Jetzt für einen blütenreichen Frühling sorgen

Der Herbst ist Pflanzzeit für Gehölze und Stauden und zum Setzen von insektenfreundlichen Frühjahrsblühern wie Schneeglöckchen, Krokussen, Zierlauch, Buschwindröschen, Traubenhyazinthen, Wildtulpen, Lerchensporn, Winterling, Blausterne, Schachbrettblumen. Dabei bitte auf möglichst heimische Arten achten. So steht einem blütenreichen neuen Gartenjahr nichts mehr im Wege und neue heimische Sorten können Einzug halten. Davon profitieren Gartelnde genauso wie die Tier- und Pflanzenwelt.

Anregungen und Bezugsquellen für heimische Zwiebelblüher gibt es unter anderem auf unserem -> Padlet.

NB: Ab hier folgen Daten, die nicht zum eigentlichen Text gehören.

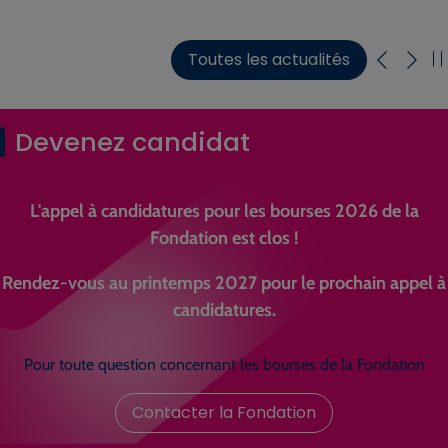
Toutes les actualités
Devenez candidat
L'appel à candidatures pour les bourses 2026 de la
Fondation est clos !
Rendez-vous au printemps 2027 pour le prochain appel à
candidatures.
Pour toute question concernant les bourses de la Fondation
Contacter la Fondation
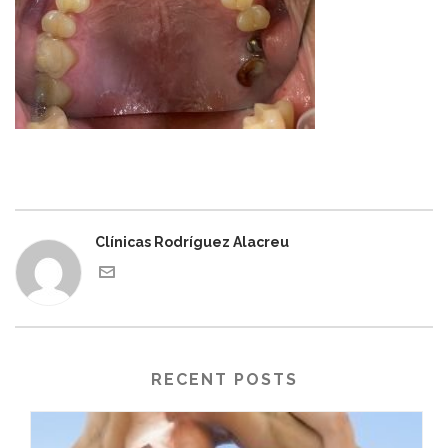
Clínicas Rodríguez Alacreu
RECENT POSTS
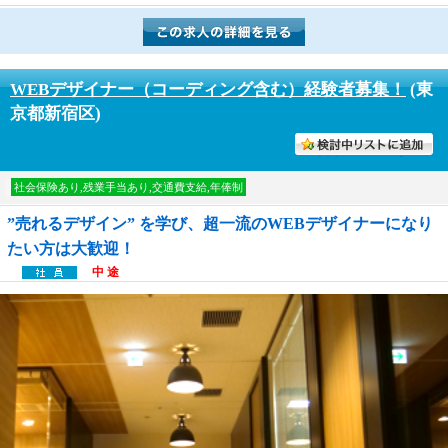
WEBデザイナー（コーディング含む）経験者募集！
(東
京都新宿区)
討中リストに入れる
社会保険あり,残業手当あり,交通費支給,年俸制
”売れるデザイン” を学び、超一流のWEBデザイナーになり
たい方は大歓迎！
中 途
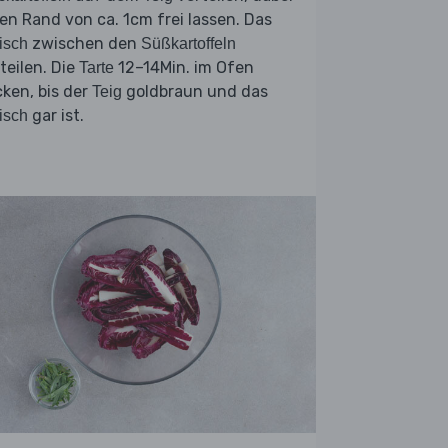
en Rand von ca. 1cm frei lassen. Das
zwischen den
isch
Süßkartoffeln
teilen. Die
12–14Min. im Ofen
Tarte
ken, bis der
goldbraun und das
Teig
gar ist.
isch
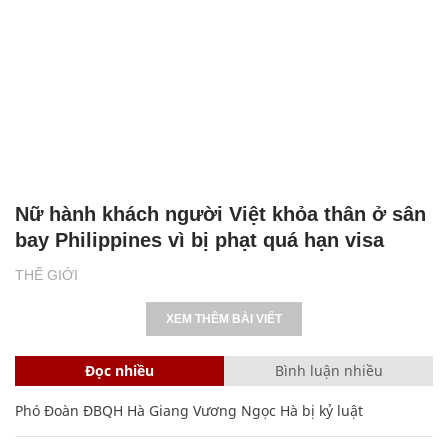
Nữ hành khách người Việt khỏa thân ở sân
bay Philippines vì bị phạt quá hạn visa
THẾ GIỚI
XEM THÊM BÀI VIẾT
Đọc nhiều
Bình luận nhiều
Phó Đoàn ĐBQH Hà Giang Vương Ngọc Hà bị kỷ luật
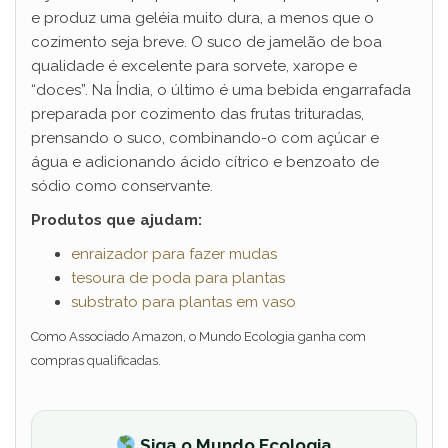
e produz uma geléia muito dura, a menos que o
cozimento seja breve. O suco de jamelão de boa
qualidade é excelente para sorvete, xarope e
“doces”. Na Índia, o último é uma bebida engarrafada
preparada por cozimento das frutas trituradas,
prensando o suco, combinando-o com açúcar e
água e adicionando ácido cítrico e benzoato de
sódio como conservante.
Produtos que ajudam:
enraizador para fazer mudas
tesoura de poda para plantas
substrato para plantas em vaso
Como Associado Amazon, o Mundo Ecologia ganha com
compras qualificadas.
Siga o Mundo Ecologia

Bild zeigt das untere Ende eines Baumstamms mit bunten Blättern und einem Metall-Rechen.
„Faule“ Gärtner profitieren von einer naturnahen Gartenpflege ebenso, wie die Natur & die darin lebenden Tiere.

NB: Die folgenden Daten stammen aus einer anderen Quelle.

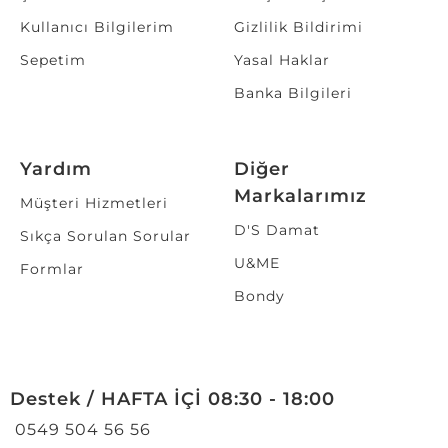
Kullanıcı Bilgilerim
Gizlilik Bildirimi
Sepetim
Yasal Haklar
Banka Bilgileri
Yardım
Diğer
Markalarımız
Müşteri Hizmetleri
D'S Damat
Sıkça Sorulan Sorular
U&ME
Formlar
Bondy
Destek / HAFTA İÇİ 08:30 - 18:00
0549 504 56 56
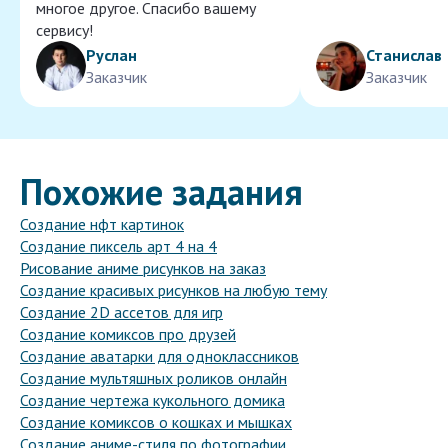
многое другое. Спасибо вашему
сервису!
Руслан
Станислав
Заказчик
Заказчик
Похожие задания
Создание нфт картинок
Создание пиксель арт 4 на 4
Рисование аниме рисунков на заказ
Создание красивых рисунков на любую тему
Создание 2D ассетов для игр
Создание комиксов про друзей
Создание аватарки для одноклассников
Создание мультяшных роликов онлайн
Создание чертежа кукольного домика
Создание комиксов о кошках и мышках
Создание аниме-стиля по фотографии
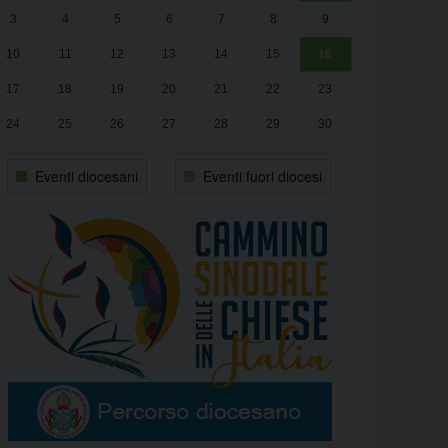
3
4
5
6
7
8
9
alle
Luca Santini
13:00
10
11
12
13
14
15
16
17
18
19
20
21
22
23
24
25
26
27
28
29
30
31
1
2
3
4
5
6
Eventi diocesani
Eventi fuori diocesi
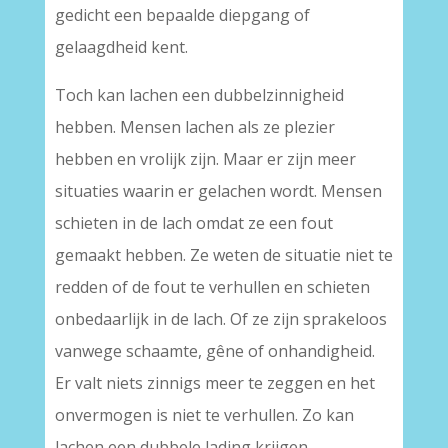
gedicht een bepaalde diepgang of
gelaagdheid kent.
Toch kan lachen een dubbelzinnigheid
hebben. Mensen lachen als ze plezier
hebben en vrolijk zijn. Maar er zijn meer
situaties waarin er gelachen wordt. Mensen
schieten in de lach omdat ze een fout
gemaakt hebben. Ze weten de situatie niet te
redden of de fout te verhullen en schieten
onbedaarlijk in de lach. Of ze zijn sprakeloos
vanwege schaamte, gêne of onhandigheid.
Er valt niets zinnigs meer te zeggen en het
onvermogen is niet te verhullen. Zo kan
lachen een dubbele lading krijgen.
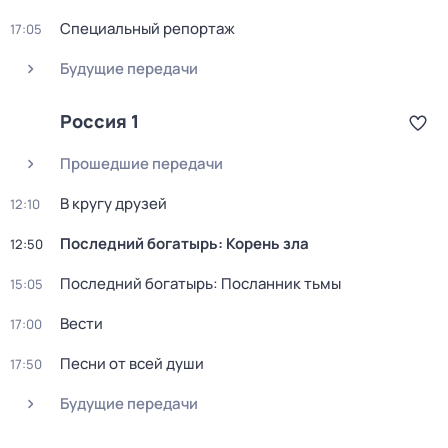
Специальный репортаж
17:05
Будущие передачи
Россия 1
Прошедшие передачи
В кругу друзей
12:10
Последний богатырь: Корень зла
12:50
Последний богатырь: Посланник тьмы
15:05
Вести
17:00
Песни от всей души
17:50
Будущие передачи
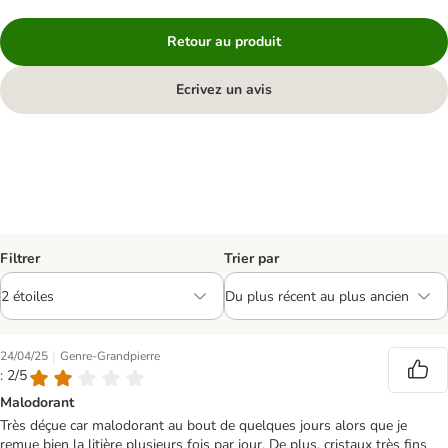
Retour au produit
Ecrivez un avis
Filtrer
Trier par
|
24/04/25
Genre-Grandpierre
: 2/5
Malodorant
Très déçue car malodorant au bout de quelques jours alors que je
remue bien la litière plusieurs fois par jour. De plus, cristaux très fins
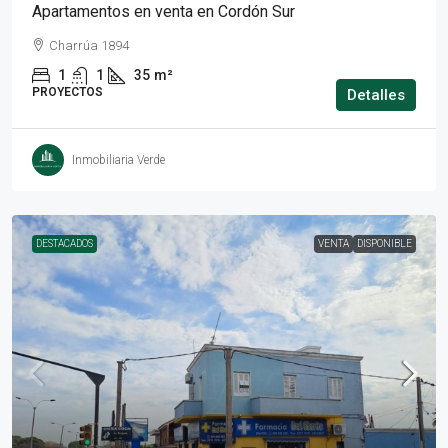
Apartamentos en venta en Cordón Sur
Charrúa 1894
1
1
35
m²
PROYECTOS
Detalles
Inmobiliaria Verde
DESTACADOS
VENTA
DISPONIBLE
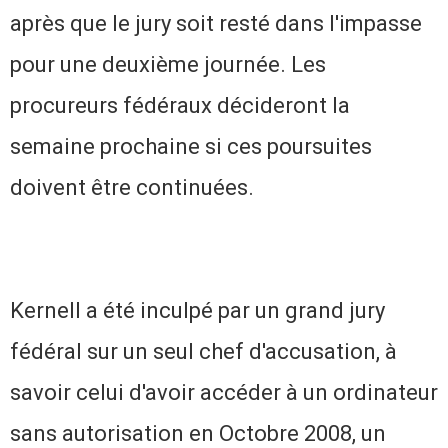
après que le jury soit resté dans l'impasse
pour une deuxième journée.
Les
procureurs fédéraux décideront la
semaine prochaine si ces poursuites
doivent être continuées.
Kernell a été inculpé par un grand jury
fédéral sur un seul chef d'accusation, à
savoir celui d'avoir accéder à un ordinateur
sans autorisation en Octobre 2008, un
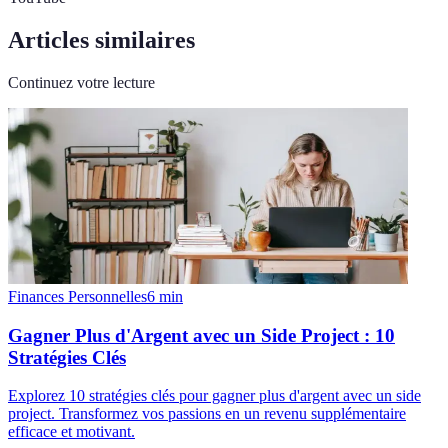
Articles similaires
Continuez votre lecture
Finances Personnelles
6
min
Gagner Plus d'Argent avec un Side Project : 10
Stratégies Clés
Explorez 10 stratégies clés pour gagner plus d'argent avec un side
project. Transformez vos passions en un revenu supplémentaire
efficace et motivant.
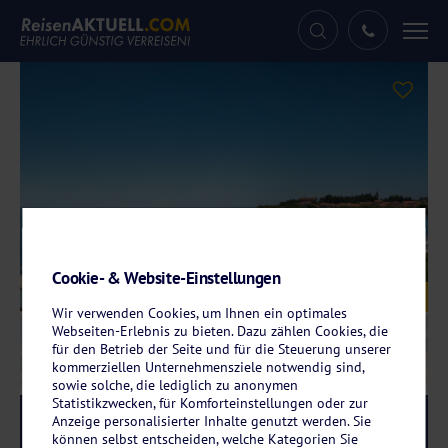
Tog
nav
Cookie- & Website-Einstellungen
Galerie
© Hotel Aminess Maestral
Wir verwenden Cookies, um Ihnen ein optimales
Webseiten-Erlebnis zu bieten. Dazu zählen Cookies, die
für den Betrieb der Seite und für die Steuerung unserer
kommerziellen Unternehmensziele notwendig sind,
sowie solche, die lediglich zu anonymen
Statistikzwecken, für Komforteinstellungen oder zur
Anzeige personalisierter Inhalte genutzt werden. Sie
Reise-Code:
amno
RRRR
können selbst entscheiden, welche Kategorien Sie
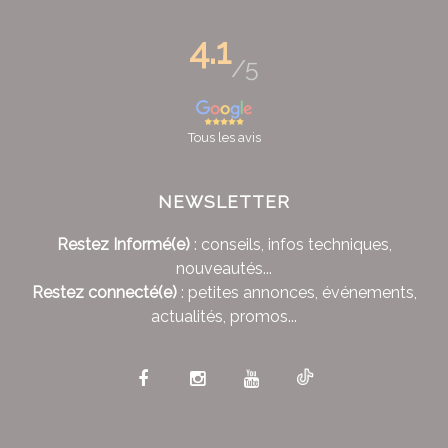
4.1
/5
Tous les avis
NEWSLETTER
Restez Informé(e)
: conseils, infos techniques,
nouveautés...
Restez connecté(e)
: petites annonces, événements,
actualités, promos...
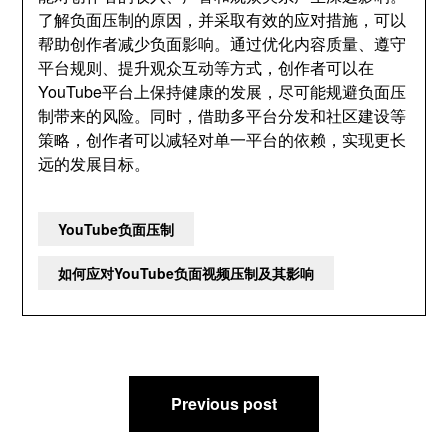
了解负面压制的原因，并采取有效的应对措施，可以
帮助创作者减少负面影响。通过优化内容质量、遵守
平台规则、提升观众互动等方式，创作者可以在
YouTube平台上保持健康的发展，尽可能规避负面压
制带来的风险。同时，借助多平台分发和社区建设等
策略，创作者可以减轻对单一平台的依赖，实现更长
远的发展目标。
YouTube负面压制
如何应对YouTube负面视频压制及其影响
文
Previous post
章
导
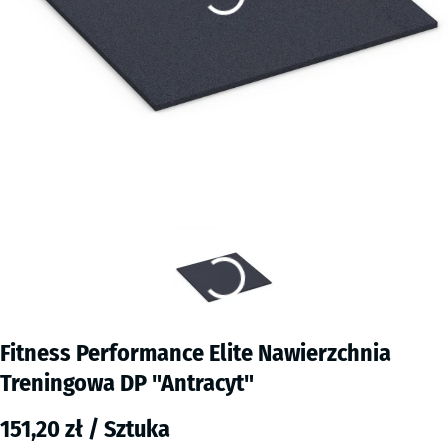
Fitness Performance Elite Nawierzchnia
Treningowa DP "Antracyt"
151,20 zł / Sztuka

Wird das Wasser in Ebersberg knapp?

Von Dürre und Wassermangel, aber auch von Starkregenereignissen ist in letzter Zeit häufig in den Nachrichten zu hören oder in der Presse zu lesen. Aber wie sehr betrifft es uns als Ebersbergerinnen und Ebersberger? Wie steht es eigentlich um den Ebersberger Grundwasserspiegel? Kommt die Kläranlage auch mit starken Regenfällen zurecht? Sind innerstädtische Zisternen sinnvoll? Müssen wir wirklich das kostbare Trinkwasser für die Klospülung benutzen?

Diese und andere Fragen klärt Bürgermeister Ulrich Proske am 5. Oktober 2022 um 19 Uhr im Sitzungssaal des Rathauses.

Die Agendagruppe Konsummuster, Lebensstil, Gesundheit und Energie lädt zu dieser kostenfreien Veranstaltung ein und freut sich auf eine rege Diskussion.